Specific claims deal with past failures by the federal government to manage First Nation lands and assets.
There are currently 528 outstanding claims where Ottawa has acknowledged an outstanding liability of $5.3 billion.
In the past claims took years and were costly to resolve.
So in 2007, the Conservative government started a new process, Justice at Last, that promised speedier resolutions to claims.
On Tuesday the Office of the Auditor General appeared before the House’s standing committee on Aboriginal affairs to say the process had been a failure.
That the tribunal set up to negotiate claims had become a top-down affair from the Department of Indigenous Affairs.
“They imposed some unilateral changes as part of the reform,” said Joe Martire of the Office of the Auditor General before the committee. “For example, the ‘take it or leave it’ offers for claims that are valued at three million. The $3 million amount is self-determined by the department without consultations with the First Nations. They also changed the way that they would actually negotiate in terms of developing a plan that would guide the negotiations process. Prior to Justice at Last, there was a plan that was mutually agreed to. That was discontinued.”

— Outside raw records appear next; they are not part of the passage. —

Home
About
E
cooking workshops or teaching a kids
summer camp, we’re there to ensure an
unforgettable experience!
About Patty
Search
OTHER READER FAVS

Last September Crown Indigenous Relations Minister Carolyn Bennett and Justice Minister Jody Wilson-Raybould promised to overhaul Justice at Last. Although she called the program as having started out with good intentions, Conservative Indigenous Affairs shadow minister agreed now was the time for reform.
“There’s no question that the goals on these things need to move forward, need to move forward in a reasonably responsible way, and there’s ways we need to improve the process,” she said during Nation to Nation’s panel discussion.
Nation to Nation host Todd Lamirande also spoke to University of Victoria law professor Val Napoleon. She said the goals of self-government and self-determination are useless without rebuilding Indigenous law into the discussion. That it is, in fact, integral to self-government.
Professor Napoleon says that when Indigenous law is undermined and Canadian law inadequately fills the void or is absent the consequences are dire.
“And where Canadian law has failed, and if you think of missing and murdered Indigenous women and girls, I understand those places as being lawless,” she said. “And it’s in those places in particular where you see violence and its consequences in our communities.”